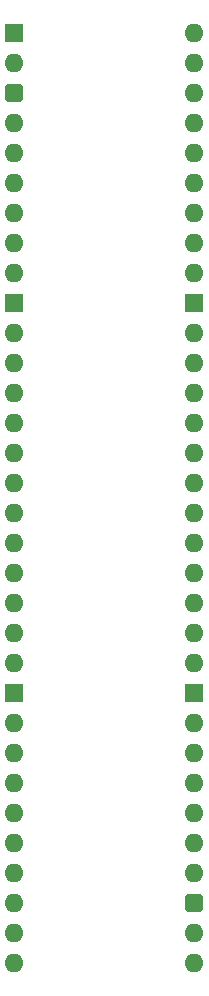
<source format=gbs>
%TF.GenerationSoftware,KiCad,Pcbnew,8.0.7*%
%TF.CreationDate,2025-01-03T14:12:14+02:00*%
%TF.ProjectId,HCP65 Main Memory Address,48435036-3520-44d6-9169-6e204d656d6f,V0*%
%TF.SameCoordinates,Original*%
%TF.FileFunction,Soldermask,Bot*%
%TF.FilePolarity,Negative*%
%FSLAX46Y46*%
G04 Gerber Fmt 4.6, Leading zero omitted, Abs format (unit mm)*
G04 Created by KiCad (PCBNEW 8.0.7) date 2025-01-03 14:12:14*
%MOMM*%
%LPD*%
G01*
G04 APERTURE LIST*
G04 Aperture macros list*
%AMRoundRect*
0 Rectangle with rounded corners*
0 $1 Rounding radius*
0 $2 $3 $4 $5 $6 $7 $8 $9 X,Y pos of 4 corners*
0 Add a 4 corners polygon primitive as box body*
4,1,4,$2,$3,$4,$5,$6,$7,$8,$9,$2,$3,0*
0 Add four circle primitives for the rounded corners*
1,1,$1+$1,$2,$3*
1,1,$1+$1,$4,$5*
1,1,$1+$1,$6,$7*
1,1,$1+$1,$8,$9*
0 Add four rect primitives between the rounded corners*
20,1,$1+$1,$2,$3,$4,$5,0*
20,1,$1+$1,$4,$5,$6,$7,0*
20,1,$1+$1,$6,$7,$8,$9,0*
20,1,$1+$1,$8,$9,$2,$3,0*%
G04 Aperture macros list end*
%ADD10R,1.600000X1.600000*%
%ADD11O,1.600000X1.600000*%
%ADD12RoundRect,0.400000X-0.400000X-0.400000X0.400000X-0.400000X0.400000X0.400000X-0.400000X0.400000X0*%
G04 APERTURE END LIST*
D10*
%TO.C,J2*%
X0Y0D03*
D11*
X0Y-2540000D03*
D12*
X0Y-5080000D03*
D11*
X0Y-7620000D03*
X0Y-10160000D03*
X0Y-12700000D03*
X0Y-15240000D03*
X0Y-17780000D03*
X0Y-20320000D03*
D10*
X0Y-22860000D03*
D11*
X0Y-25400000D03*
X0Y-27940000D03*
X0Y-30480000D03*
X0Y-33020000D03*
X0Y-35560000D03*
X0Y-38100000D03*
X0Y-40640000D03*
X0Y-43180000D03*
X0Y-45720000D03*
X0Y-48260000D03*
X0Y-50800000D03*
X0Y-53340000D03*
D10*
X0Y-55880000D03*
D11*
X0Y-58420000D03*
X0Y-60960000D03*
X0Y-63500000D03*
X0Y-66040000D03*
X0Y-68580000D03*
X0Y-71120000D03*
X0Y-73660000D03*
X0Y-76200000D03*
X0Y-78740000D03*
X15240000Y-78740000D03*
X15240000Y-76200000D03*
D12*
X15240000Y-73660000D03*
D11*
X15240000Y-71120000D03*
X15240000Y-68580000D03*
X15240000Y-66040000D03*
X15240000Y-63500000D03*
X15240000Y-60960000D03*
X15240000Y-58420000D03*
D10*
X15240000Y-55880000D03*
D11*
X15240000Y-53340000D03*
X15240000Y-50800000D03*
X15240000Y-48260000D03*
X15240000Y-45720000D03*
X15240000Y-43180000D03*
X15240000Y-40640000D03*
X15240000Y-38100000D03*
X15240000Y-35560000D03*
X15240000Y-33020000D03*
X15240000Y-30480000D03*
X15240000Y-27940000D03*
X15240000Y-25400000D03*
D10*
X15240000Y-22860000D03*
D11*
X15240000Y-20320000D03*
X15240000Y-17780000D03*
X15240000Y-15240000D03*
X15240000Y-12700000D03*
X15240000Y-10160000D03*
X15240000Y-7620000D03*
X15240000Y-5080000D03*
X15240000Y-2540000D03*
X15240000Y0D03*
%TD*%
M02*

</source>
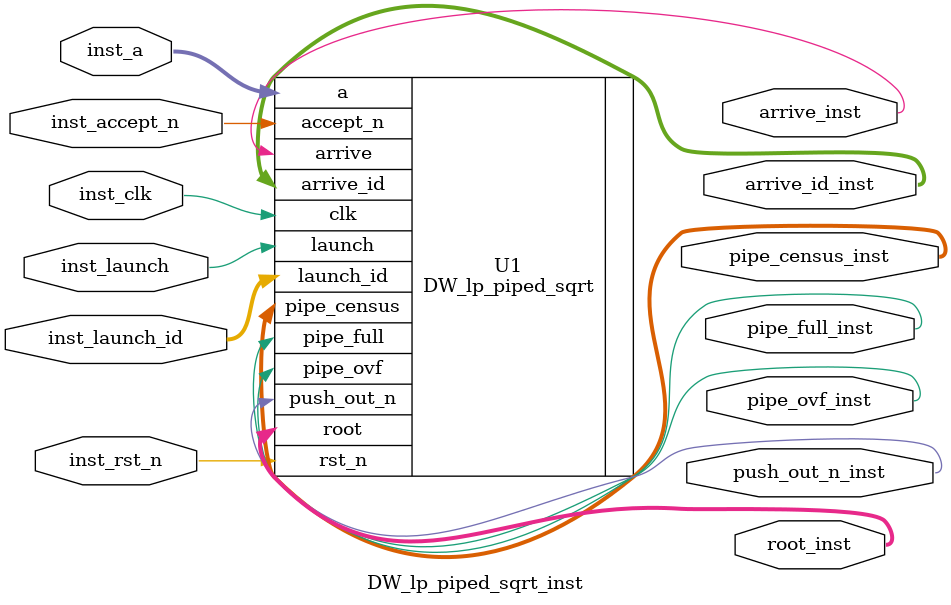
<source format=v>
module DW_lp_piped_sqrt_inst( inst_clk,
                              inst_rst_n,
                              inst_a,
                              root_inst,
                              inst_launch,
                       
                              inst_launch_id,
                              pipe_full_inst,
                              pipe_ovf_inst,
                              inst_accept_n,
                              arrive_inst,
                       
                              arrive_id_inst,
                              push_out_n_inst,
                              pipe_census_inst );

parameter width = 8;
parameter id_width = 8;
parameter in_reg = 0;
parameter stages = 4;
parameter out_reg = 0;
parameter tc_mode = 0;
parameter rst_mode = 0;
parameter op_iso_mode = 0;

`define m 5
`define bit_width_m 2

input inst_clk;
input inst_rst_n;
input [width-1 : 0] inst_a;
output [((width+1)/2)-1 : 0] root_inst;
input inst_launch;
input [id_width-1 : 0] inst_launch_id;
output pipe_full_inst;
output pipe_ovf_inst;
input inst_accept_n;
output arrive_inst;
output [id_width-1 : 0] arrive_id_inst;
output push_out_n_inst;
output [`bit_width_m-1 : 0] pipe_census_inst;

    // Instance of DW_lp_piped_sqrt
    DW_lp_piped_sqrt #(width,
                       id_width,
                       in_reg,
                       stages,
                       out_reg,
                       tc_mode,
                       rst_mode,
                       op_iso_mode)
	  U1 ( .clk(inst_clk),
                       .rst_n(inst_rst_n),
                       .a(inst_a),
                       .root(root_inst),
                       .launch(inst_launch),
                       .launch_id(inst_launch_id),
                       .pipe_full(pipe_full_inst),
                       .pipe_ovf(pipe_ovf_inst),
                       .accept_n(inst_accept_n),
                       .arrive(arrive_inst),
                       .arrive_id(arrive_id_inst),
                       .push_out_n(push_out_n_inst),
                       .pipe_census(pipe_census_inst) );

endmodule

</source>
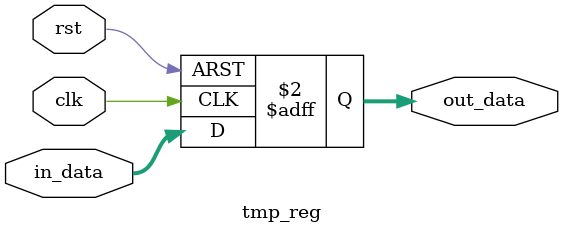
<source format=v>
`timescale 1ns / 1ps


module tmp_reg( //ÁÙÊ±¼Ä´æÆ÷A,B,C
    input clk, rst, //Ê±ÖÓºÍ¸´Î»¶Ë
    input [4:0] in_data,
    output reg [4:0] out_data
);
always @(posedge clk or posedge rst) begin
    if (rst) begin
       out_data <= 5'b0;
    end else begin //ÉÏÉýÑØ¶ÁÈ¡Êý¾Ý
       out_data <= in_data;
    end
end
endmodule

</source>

· · ·

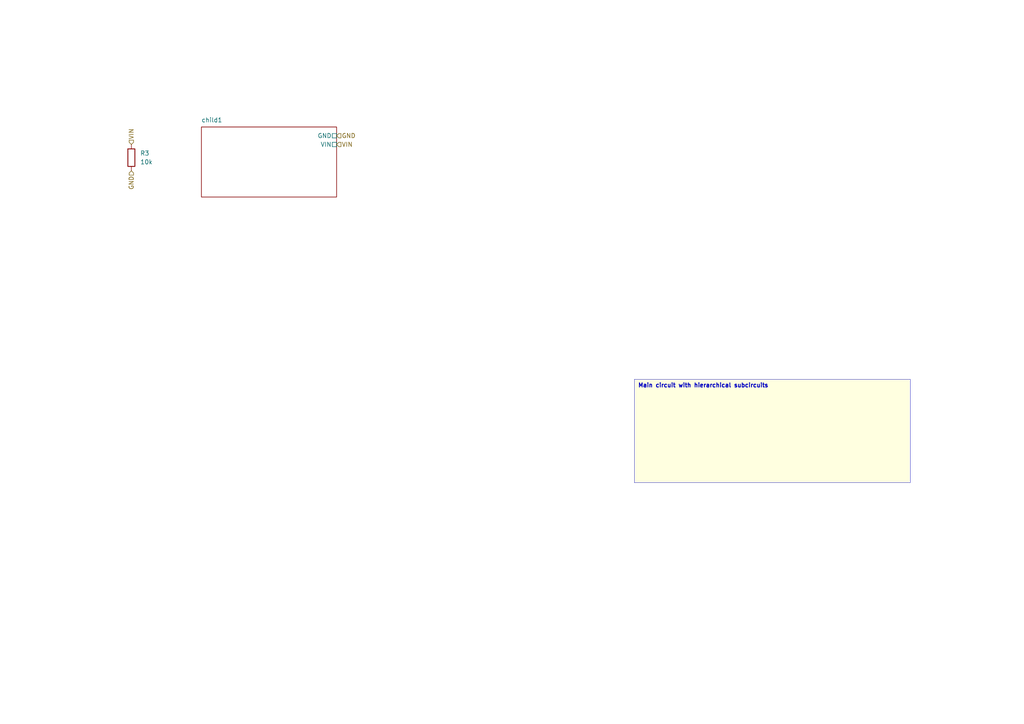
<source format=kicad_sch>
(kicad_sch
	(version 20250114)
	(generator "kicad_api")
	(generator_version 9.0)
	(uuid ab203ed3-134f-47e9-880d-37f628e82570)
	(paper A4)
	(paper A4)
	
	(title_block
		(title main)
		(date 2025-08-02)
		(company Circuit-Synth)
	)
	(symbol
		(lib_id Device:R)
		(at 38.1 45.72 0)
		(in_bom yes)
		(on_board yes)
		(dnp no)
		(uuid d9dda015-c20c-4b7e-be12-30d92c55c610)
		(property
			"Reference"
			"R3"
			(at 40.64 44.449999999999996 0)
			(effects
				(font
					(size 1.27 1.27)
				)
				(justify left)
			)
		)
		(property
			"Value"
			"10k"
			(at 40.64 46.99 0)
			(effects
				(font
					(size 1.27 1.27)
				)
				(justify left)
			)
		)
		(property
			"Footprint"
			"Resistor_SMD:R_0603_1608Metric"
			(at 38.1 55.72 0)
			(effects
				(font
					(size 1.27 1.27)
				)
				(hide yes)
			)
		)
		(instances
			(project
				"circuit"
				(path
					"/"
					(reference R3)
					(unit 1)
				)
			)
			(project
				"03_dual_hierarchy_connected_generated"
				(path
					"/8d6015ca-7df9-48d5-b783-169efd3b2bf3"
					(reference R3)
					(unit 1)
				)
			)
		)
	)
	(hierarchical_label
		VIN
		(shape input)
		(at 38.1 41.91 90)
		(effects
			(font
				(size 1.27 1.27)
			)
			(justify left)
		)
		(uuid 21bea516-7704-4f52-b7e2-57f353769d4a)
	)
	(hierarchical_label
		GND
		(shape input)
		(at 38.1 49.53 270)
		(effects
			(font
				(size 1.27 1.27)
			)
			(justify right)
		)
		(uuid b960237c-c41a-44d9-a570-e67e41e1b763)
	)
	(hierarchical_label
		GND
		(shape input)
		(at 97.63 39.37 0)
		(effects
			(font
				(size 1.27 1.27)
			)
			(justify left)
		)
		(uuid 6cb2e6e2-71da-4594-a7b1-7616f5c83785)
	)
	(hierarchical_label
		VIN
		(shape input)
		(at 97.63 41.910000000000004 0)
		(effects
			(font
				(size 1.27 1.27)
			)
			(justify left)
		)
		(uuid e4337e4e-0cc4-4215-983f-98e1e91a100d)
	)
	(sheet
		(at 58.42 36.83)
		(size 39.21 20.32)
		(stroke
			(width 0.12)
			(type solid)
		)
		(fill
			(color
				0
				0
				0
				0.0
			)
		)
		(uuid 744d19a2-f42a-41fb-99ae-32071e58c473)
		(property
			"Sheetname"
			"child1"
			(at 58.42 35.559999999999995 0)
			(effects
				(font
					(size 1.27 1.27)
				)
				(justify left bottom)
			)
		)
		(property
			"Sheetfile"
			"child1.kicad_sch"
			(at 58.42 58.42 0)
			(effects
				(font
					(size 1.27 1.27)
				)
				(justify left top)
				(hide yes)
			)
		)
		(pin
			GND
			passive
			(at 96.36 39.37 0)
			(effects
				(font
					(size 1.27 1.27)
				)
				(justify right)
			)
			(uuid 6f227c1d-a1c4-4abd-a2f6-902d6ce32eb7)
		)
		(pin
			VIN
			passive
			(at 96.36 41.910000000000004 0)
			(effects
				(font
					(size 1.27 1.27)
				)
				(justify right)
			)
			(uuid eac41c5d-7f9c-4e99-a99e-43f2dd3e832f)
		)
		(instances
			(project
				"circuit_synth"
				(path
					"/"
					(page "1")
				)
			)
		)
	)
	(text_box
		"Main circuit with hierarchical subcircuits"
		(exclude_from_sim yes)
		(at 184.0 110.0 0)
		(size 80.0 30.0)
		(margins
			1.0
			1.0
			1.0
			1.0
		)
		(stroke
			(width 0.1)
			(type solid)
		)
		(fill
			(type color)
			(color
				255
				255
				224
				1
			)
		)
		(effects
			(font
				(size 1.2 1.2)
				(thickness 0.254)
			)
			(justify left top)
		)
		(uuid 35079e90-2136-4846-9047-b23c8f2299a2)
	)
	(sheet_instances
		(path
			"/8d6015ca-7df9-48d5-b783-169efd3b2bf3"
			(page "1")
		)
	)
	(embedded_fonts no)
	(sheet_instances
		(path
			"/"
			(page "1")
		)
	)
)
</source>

· · ·

EXERCISE: Return, word for word, the lines of the data above from the line with "X15240000Y-30480000D03*" through the line with "X15240000Y-2540000D03*", inclusive.

ANSWER FOR THIS EXERCISE:
X15240000Y-30480000D03*
X15240000Y-27940000D03*
X15240000Y-25400000D03*
D10*
X15240000Y-22860000D03*
D11*
X15240000Y-20320000D03*
X15240000Y-17780000D03*
X15240000Y-15240000D03*
X15240000Y-12700000D03*
X15240000Y-10160000D03*
X15240000Y-7620000D03*
X15240000Y-5080000D03*
X15240000Y-2540000D03*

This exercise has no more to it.